A U.S. federal judge on Tuesday announced his decision to stay court proceedings by memory chip designer Rambus against four DRAM makers.
Judge Ronald Whyte of the U.S. District Court for Northern California stayed the coordinated patent infringement cases brought by Rambus because of a conflicting ruling last month from a district court in Delaware about whether or not the patents are enforceable, according to court documents posted online.
The stay extends to other litigation by Rambus against DRAM makers Micron Technology, Samsung Electronics, Hynix Semiconductor and Nanya Technology.

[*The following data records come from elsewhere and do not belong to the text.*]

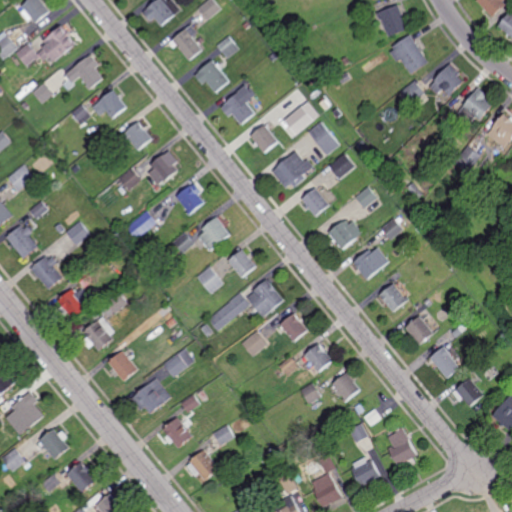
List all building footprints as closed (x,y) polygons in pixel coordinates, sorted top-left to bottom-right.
[(37,23),(25,6),(32,0),(42,0),(51,12),(37,23)] [(178,0),(185,8),(164,25),(161,21),(160,22),(158,20),(159,19),(157,16),(153,20),(146,11),(150,7),(150,6),(157,0),(178,0)] [(210,19),(200,7),(208,0),(217,0),(224,7),(210,19)] [(508,0),(506,2),(507,4),(493,17),(479,1),(480,0),(508,0)] [(409,28),(390,37),(382,19),(380,19),(377,13),(399,4),(409,28)] [(511,35),(500,25),(511,10),(511,35)] [(248,29),(244,25),(250,21),(253,25),(248,29)] [(198,40),(203,36),(207,40),(201,45),(205,49),(192,60),(183,49),(180,52),(171,41),(193,23),(200,32),(195,36),(198,40)] [(68,30),(70,29),(73,33),(71,35),(77,43),(56,60),(51,55),(45,60),(39,52),(46,47),(44,45),(51,39),(49,36),(63,24),(68,30)] [(5,60),(0,53),(0,34),(6,30),(20,48),(5,60)] [(430,62),(412,74),(402,58),(398,61),(391,51),(395,49),(393,46),(411,34),(430,62)] [(229,58),(219,45),(231,35),(242,48),(229,58)] [(28,66),(17,53),(29,42),(40,55),(28,66)] [(274,61),(270,56),(276,52),(279,57),(274,61)] [(106,78),(96,85),(98,87),(95,89),(94,88),(91,90),(87,85),(88,83),(83,76),(75,82),(76,84),(69,90),(64,83),(68,80),(65,77),(68,74),(67,73),(93,53),(101,64),(97,66),(106,78)] [(347,65),(343,60),(347,56),(351,62),(347,65)] [(219,63),(220,62),(223,65),(222,67),(233,80),(218,92),(208,81),(204,84),(197,75),(201,71),(201,70),(215,58),(219,63)] [(451,96),(450,95),(444,100),(431,87),(435,84),(433,82),(452,63),(461,73),(459,75),(465,81),(451,96)] [(343,84),(339,77),(349,71),(353,78),(343,84)] [(412,103),(403,91),(415,81),(425,93),(412,103)] [(44,103),(34,92),(46,82),(55,93),(44,103)] [(482,121),(477,117),(472,124),(459,113),(480,87),(498,101),(482,121)] [(120,95),(122,93),(125,97),(122,98),(129,107),(115,118),(109,110),(102,115),(94,106),(116,89),(120,95)] [(244,124),(234,113),(231,116),(224,107),(227,104),(227,103),(241,91),(258,112),(244,124)] [(29,110),(27,109),(26,110),(22,105),(26,101),(30,106),(31,108),(29,110)] [(83,124),(73,113),(84,104),(93,116),(83,124)] [(316,121),(304,106),(287,120),(299,135),(316,121)] [(337,120),(333,115),(335,112),(339,108),(344,113),(337,120)] [(511,118),(511,141),(508,147),(499,140),(498,141),(490,135),(506,113),(511,118)] [(322,122),(323,121),(342,144),(329,154),(311,131),(316,127),(314,125),(321,120),(322,122)] [(146,127),(147,126),(150,129),(148,130),(155,138),(141,150),(134,142),(130,145),(123,136),(141,121),(146,127)] [(268,125),(269,124),(271,127),(270,128),(282,141),(277,145),(278,145),(272,151),(270,150),(267,153),(265,150),(264,150),(261,147),(262,146),(261,145),(259,146),(256,143),(256,142),(253,138),(254,137),(253,135),(256,133),(255,132),(256,131),(257,132),(259,130),(258,129),(261,127),(262,128),(264,126),(263,125),(265,124),(266,125),(267,124),(268,125)] [(0,153),(0,133),(3,131),(13,143),(0,153)] [(357,142),(355,139),(361,134),(364,137),(357,142)] [(105,149),(101,145),(109,138),(113,143),(105,149)] [(351,147),(348,143),(353,139),(356,143),(351,147)] [(59,154),(55,149),(61,145),(64,150),(59,154)] [(469,173),(456,162),(470,145),(484,156),(469,173)] [(308,161),(310,158),(317,166),(306,175),(308,177),(297,187),(294,183),(290,187),(275,171),(299,150),(308,161)] [(175,156),(172,159),(181,170),(167,182),(165,180),(160,184),(151,172),(156,168),(153,164),(167,152),(169,154),(172,152),(175,156)] [(343,179),(331,166),(346,153),(358,166),(343,179)] [(363,166),(359,161),(364,157),(368,163),(363,166)] [(19,192),(9,178),(25,165),(36,179),(19,192)] [(130,190),(122,179),(134,169),(143,180),(130,190)] [(419,200),(408,188),(414,182),(425,194),(419,200)] [(204,191),(200,195),(206,202),(191,215),(188,212),(190,211),(178,197),(192,185),(193,186),(197,183),(204,191)] [(366,209),(357,197),(370,186),(379,198),(366,209)] [(318,216),(312,209),(310,210),(307,206),(309,205),(304,199),(318,187),(332,205),(318,216)] [(2,228),(0,225),(0,197),(16,216),(2,228)] [(41,219),(40,217),(38,218),(30,210),(42,200),(49,209),(42,215),(44,217),(41,219)] [(155,231),(153,229),(139,241),(128,228),(149,210),(159,223),(157,225),(160,228),(155,231)] [(212,252),(200,237),(206,232),(204,229),(219,217),(226,225),(225,225),(232,234),(212,252)] [(392,240),(382,229),(395,218),(404,230),(392,240)] [(78,245),(68,232),(82,221),(92,234),(78,245)] [(350,223),(348,225),(359,238),(354,242),(355,244),(352,246),(352,245),(346,250),(344,247),(343,248),(340,245),(341,244),(339,242),(337,243),(335,240),(336,239),(336,238),(335,238),(332,235),(332,234),(331,233),(345,221),(346,222),(348,221),(350,223)] [(62,234),(57,227),(61,224),(66,231),(62,234)] [(446,235),(440,230),(445,224),(451,229),(446,235)] [(25,229),(29,226),(30,228),(32,227),(34,229),(33,231),(34,232),(30,236),(33,239),(35,240),(34,241),(36,242),(37,243),(39,246),(35,250),(36,251),(35,252),(33,250),(31,253),(33,254),(31,256),(30,254),(26,258),(15,247),(14,248),(11,245),(14,243),(9,238),(22,225),(25,229)] [(432,239),(428,234),(435,228),(439,233),(432,239)] [(184,255),(184,254),(179,257),(171,247),(175,244),(174,243),(187,232),(197,244),(184,255)] [(391,262),(369,281),(362,273),(361,274),(358,270),(360,269),(355,263),(371,250),(374,253),(380,248),(391,262)] [(244,278),(235,267),(230,271),(227,268),(232,264),(230,261),(244,249),(258,266),(244,278)] [(55,266),(65,277),(50,289),(40,277),(39,278),(31,269),(47,256),(50,260),(54,257),(59,263),(55,266)] [(499,265),(498,257),(510,256),(510,264),(499,265)] [(213,294),(199,277),(212,266),(226,284),(213,294)] [(86,288),(77,277),(89,267),(98,278),(86,288)] [(146,280),(145,279),(142,282),(141,280),(143,278),(142,276),(147,272),(151,277),(146,280)] [(265,318),(249,298),(256,293),(254,291),(269,279),(286,300),(265,318)] [(400,287),(403,285),(412,295),(409,298),(411,300),(403,306),(404,307),(402,309),(401,308),(395,313),(392,310),(390,308),(389,305),(387,307),(384,304),(385,303),(381,298),(382,297),(381,296),(387,291),(386,290),(388,288),(389,289),(395,284),(396,285),(398,284),(400,287)] [(91,297),(83,304),(88,309),(75,320),(72,317),(71,317),(69,315),(70,314),(69,313),(65,316),(60,310),(64,306),(63,306),(62,306),(60,304),(61,303),(60,301),(74,289),(77,293),(84,288),(91,297)] [(420,301),(414,294),(419,290),(424,298),(420,301)] [(117,314),(108,303),(122,293),(130,303),(117,314)] [(252,305),(219,332),(210,320),(242,293),(252,305)] [(301,319),(303,318),(305,320),(303,322),(310,331),(296,342),(282,325),(296,314),(301,319)] [(101,351),(95,344),(91,347),(85,341),(89,338),(86,333),(104,317),(117,332),(112,336),(115,339),(101,351)] [(430,339),(431,340),(428,342),(427,341),(421,346),(415,338),(414,339),(411,336),(413,334),(408,328),(414,323),(413,322),(415,320),(416,321),(422,317),(436,334),(430,339)] [(209,337),(202,329),(208,324),(214,333),(209,337)] [(457,338),(453,334),(460,328),(464,333),(457,338)] [(255,357),(244,343),(258,331),(269,345),(255,357)] [(335,360),(328,366),(329,368),(328,369),(327,368),(321,373),(306,356),(321,344),(335,360)] [(462,368),(449,379),(436,363),(433,366),(429,361),(446,347),(453,356),(453,357),(462,368)] [(175,378),(165,365),(187,348),(196,361),(175,378)] [(129,357),(140,370),(126,382),(120,375),(117,377),(111,370),(114,368),(110,363),(124,351),(127,354),(132,349),(134,352),(129,357)] [(271,362),(266,357),(271,352),(276,357),(271,362)] [(288,376),(280,366),(292,356),(300,366),(288,376)] [(21,383),(6,395),(0,387),(0,367),(8,361),(18,374),(15,376),(21,383)] [(482,371),(479,368),(485,363),(488,366),(482,371)] [(346,403),(344,400),(346,398),(334,384),(350,372),(356,381),(355,382),(362,391),(346,403)] [(152,414),(146,407),(142,411),(132,399),(158,378),(173,398),(152,414)] [(472,407),(465,399),(461,403),(454,393),(472,379),(486,396),(472,407)] [(312,405),(303,391),(315,383),(324,398),(312,405)] [(206,401),(205,400),(203,402),(198,394),(204,390),(209,398),(208,398),(209,399),(206,401)] [(45,416),(33,428),(22,416),(18,420),(14,416),(19,412),(15,407),(31,392),(39,401),(35,405),(45,416)] [(190,414),(183,404),(195,395),(202,404),(190,414)] [(511,430),(511,432),(505,427),(504,429),(500,426),(502,423),(494,417),(511,395),(511,430)] [(372,427),(365,417),(377,409),(383,419),(372,427)] [(180,449),(174,441),(171,444),(166,438),(169,435),(165,430),(180,418),(195,437),(180,449)] [(358,443),(351,430),(363,424),(369,437),(358,443)] [(222,446),(215,434),(229,426),(236,438),(222,446)] [(397,432),(404,428),(419,456),(414,459),(417,463),(410,467),(407,462),(399,467),(389,449),(393,447),(395,449),(396,448),(391,438),(392,438),(388,431),(395,428),(397,432)] [(60,435),(63,431),(69,437),(65,441),(71,448),(56,460),(53,456),(48,460),(40,450),(45,447),(40,442),(55,429),(60,435)] [(15,472),(5,459),(18,448),(28,462),(15,472)] [(207,481),(201,474),(197,477),(188,467),(192,463),(191,462),(204,450),(221,469),(207,481)] [(328,474),(321,460),(330,455),(338,469),(328,474)] [(368,463),(373,460),(382,477),(363,487),(353,469),(356,467),(354,464),(365,458),(368,463)] [(87,468),(91,465),(97,472),(93,475),(99,482),(91,488),(92,489),(90,491),(89,489),(84,494),(68,475),(83,463),(87,468)] [(290,477),(291,476),(298,489),(288,495),(280,482),(282,481),(279,476),(287,471),(290,477)] [(325,509),(315,490),(317,489),(314,483),(331,473),(344,498),(325,509)] [(51,493),(44,484),(55,474),(63,483),(51,493)] [(233,485),(228,478),(233,475),(238,481),(233,485)] [(128,511),(103,511),(102,510),(101,511),(101,510),(98,506),(113,494),(128,511)] [(276,511),(279,510),(276,505),(292,496),(300,511),(276,511)]
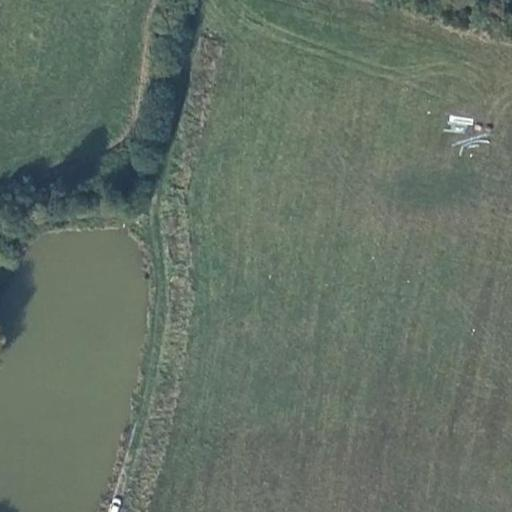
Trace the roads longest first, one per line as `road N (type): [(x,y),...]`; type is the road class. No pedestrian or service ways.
road 1 (track): [(0,274),(23,213),(149,220),(163,339),(106,511)]
road 2 (track): [(202,0),(149,220)]
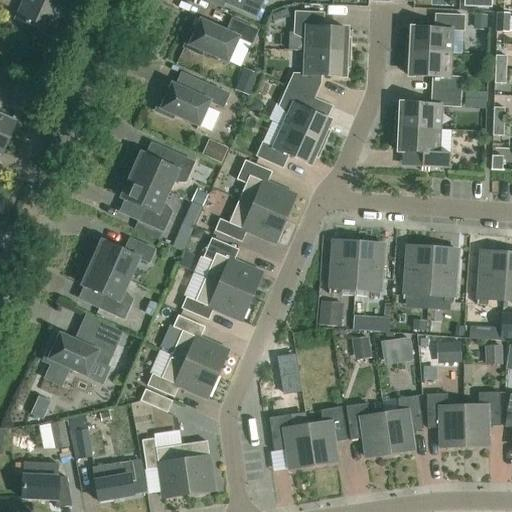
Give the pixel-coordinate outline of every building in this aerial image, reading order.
[(66,0),(25,0),(16,21),(49,36),(61,8),(63,9),(66,0)] [(254,20),(262,0),(224,0),(222,6),(254,20)] [(306,41),(305,52),(349,54),(349,40),(346,40),(347,30),(322,29),(323,15),(295,13),(294,35),(306,41)] [(510,15),(497,15),(496,33),(509,34),(510,15)] [(407,39),(407,53),(450,55),(451,31),(463,32),(464,17),(436,16),(436,30),(411,29),(410,39),(407,39)] [(258,34),(232,22),(226,35),(201,23),(196,34),(192,32),(184,50),(201,57),(203,54),(227,65),(238,41),(252,47),(258,34)] [(348,68),(349,54),(305,52),(304,76),(293,75),(288,88),(313,99),(320,85),(320,77),(345,78),(345,68),(348,68)] [(449,78),(450,55),(407,53),(406,67),(409,67),(409,77),(433,78),(433,92),(460,93),(461,79),(449,78)] [(495,71),(506,71),(506,58),(496,57),(495,71)] [(506,71),(495,71),(495,85),(505,85),(506,71)] [(261,76),(244,77),(245,95),(262,94),(261,76)] [(229,98),(203,86),(197,99),(172,87),(167,98),(163,96),(155,114),(172,121),(174,118),(198,129),(209,105),(223,111),(229,98)] [(307,112),(313,99),(288,88),(279,108),(288,118),(283,127),(323,145),(329,132),(326,131),(330,122),(307,112)] [(460,108),(460,93),(433,92),(432,106),(400,105),(400,114),(396,114),(396,128),(439,130),(440,107),(460,108)] [(493,123),(504,123),(504,110),(494,109),(493,123)] [(0,145),(10,123),(0,118),(0,145)] [(504,123),(493,123),(493,137),(503,137),(504,123)] [(323,145),(283,127),(273,149),(263,144),(257,157),(282,169),(288,156),(310,166),(314,157),(317,158),(323,145)] [(439,130),(396,128),(395,142),(398,143),(398,153),(422,154),(422,168),(449,169),(450,155),(438,154),(439,130)] [(212,142),(207,159),(235,167),(240,150),(212,142)] [(127,177),(167,195),(171,185),(185,185),(194,165),(169,154),(163,167),(140,156),(136,166),(133,164),(127,177)] [(502,158),(492,157),(492,171),(502,172),(502,158)] [(246,185),(239,201),(285,220),(295,197),(267,185),(272,173),(245,162),(236,181),(246,185)] [(163,205),(167,195),(127,177),(122,190),(125,191),(121,200),(143,210),(137,223),(162,234),(171,215),(163,205)] [(285,220),(239,201),(228,224),(219,220),(214,232),(241,244),(246,232),(275,244),(285,220)] [(203,259),(212,263),(205,279),(251,298),(261,274),(233,263),(238,251),(211,240),(203,259)] [(94,252),(88,264),(127,282),(137,260),(148,265),(154,252),(129,241),(123,254),(101,244),(97,253),(94,252)] [(340,290),(355,291),(358,244),(332,242),(328,295),(330,295),(339,295),(340,290)] [(384,246),(358,244),(355,291),(370,292),(369,298),(380,298),(384,246)] [(429,296),(432,249),(406,247),(402,300),(404,301),(404,300),(413,301),(414,295),(429,296)] [(432,249),(429,296),(444,298),(443,303),(453,304),(454,304),(458,251),(432,249)] [(503,302),(506,255),(480,253),(476,306),(478,306),(478,305),(487,306),(488,301),(503,302)] [(511,255),(506,255),(503,302),(511,302),(511,255)] [(123,292),(127,282),(88,264),(82,277),(85,278),(81,288),(103,298),(98,311),(123,322),(132,302),(123,292)] [(241,322),(251,298),(205,279),(195,302),(186,298),(181,310),(208,322),(213,310),(241,322)] [(360,301),(360,314),(374,314),(374,301),(360,301)] [(346,329),(347,304),(324,304),(324,328),(346,329)] [(418,313),(419,330),(430,330),(429,312),(418,313)] [(217,376),(228,352),(200,340),(205,329),(178,317),(173,328),(182,332),(171,356),(217,376)] [(422,389),(422,335),(372,335),(372,340),(360,340),(360,363),(385,363),(385,389),(422,389)] [(54,347),(50,346),(42,363),(59,371),(61,367),(103,386),(110,369),(107,368),(116,348),(90,336),(84,348),(59,337),(54,347)] [(442,342),(442,363),(464,364),(464,343),(442,342)] [(489,364),(508,365),(508,348),(490,348),(489,364)] [(207,400),(217,376),(171,356),(161,379),(152,375),(147,387),(174,399),(179,387),(207,400)] [(288,389),(299,388),(297,372),(286,374),(288,389)] [(70,398),(77,383),(61,376),(54,392),(70,398)] [(145,390),(140,402),(167,414),(172,402),(145,390)] [(303,407),(305,392),(292,391),(290,406),(303,407)] [(46,407),(58,410),(62,397),(50,393),(46,407)] [(463,408),(464,448),(489,447),(488,427),(500,427),(499,393),(478,394),(478,407),(463,408)] [(439,448),(464,448),(463,408),(448,408),(447,395),(426,395),(427,429),(439,429),(439,448)] [(384,415),(390,455),(414,451),(411,432),(423,430),(418,397),(397,400),(399,413),(384,415)] [(365,458),(390,455),(384,415),(369,417),(367,404),(345,407),(350,441),(362,439),(365,458)] [(307,427),(313,466),(337,463),(335,443),(346,441),(341,408),(320,411),(322,424),(307,427)] [(313,466),(307,427),(292,429),(290,416),(269,419),(274,453),(286,451),(289,470),(313,466)] [(66,421),(71,447),(75,446),(78,461),(93,458),(85,417),(66,421)] [(46,451),(71,447),(66,421),(51,424),(52,432),(42,434),(46,451)] [(181,446),(156,450),(154,440),(142,441),(146,471),(158,469),(162,499),(188,496),(181,446)] [(188,496),(214,492),(207,442),(181,446),(188,496)] [(98,502),(133,496),(131,482),(135,482),(132,463),(119,465),(92,469),(94,482),(98,502)] [(58,464),(23,464),(23,476),(22,500),(55,502),(57,509),(71,507),(67,478),(58,477),(57,477),(58,464)]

Millions of dollars in licensing fees are at stake in the ruling, and cover patents that go into common DRAM technology found in nearly all computers produced today.
Whyte wrote that the stay would remain in place until an appeal to the Delaware court's decision had been ruled upon or by a further order from his court.
Rambus' stock tanked in reaction to the court decision in after-market trading, falling 22.4 percent to US$6.95 by the end of the session.
"While we are disappointed with the stay of the coordinated cases, it is our expectation that the conflicting opinions of the district courts regarding document spoliation will go up together on appeal," said Tom Lavelle, senior vice president and general counsel at Rambus, in a statement.
Micron issued a statement saying it was pleased with the stay order.
The conflicting decisions in the case come from an earlier decision by Judge Whyte in California and the Delaware decision.
In the earlier California case, DRAM maker Hynix had argued that Rambus' patents were unenforceable because the chip designer had destroyed documents related to the case, therefore it's hands were unclean in the situation. That case was argued in the district court for Northern California, and Whyte had ruled that Hynix failed to establish spoliation, therefore the patents could be enforced.
The Delaware case pitted another DRAM maker, Micron, against Rambus. In that case, Judge Sue Robinson of the U.S. District Court for the District of Delaware ruled that Rambus had destroyed innumerable documents relating to all aspects of its business, rendering the 12 DRAM-related patents claimed by Rambus unenforceable.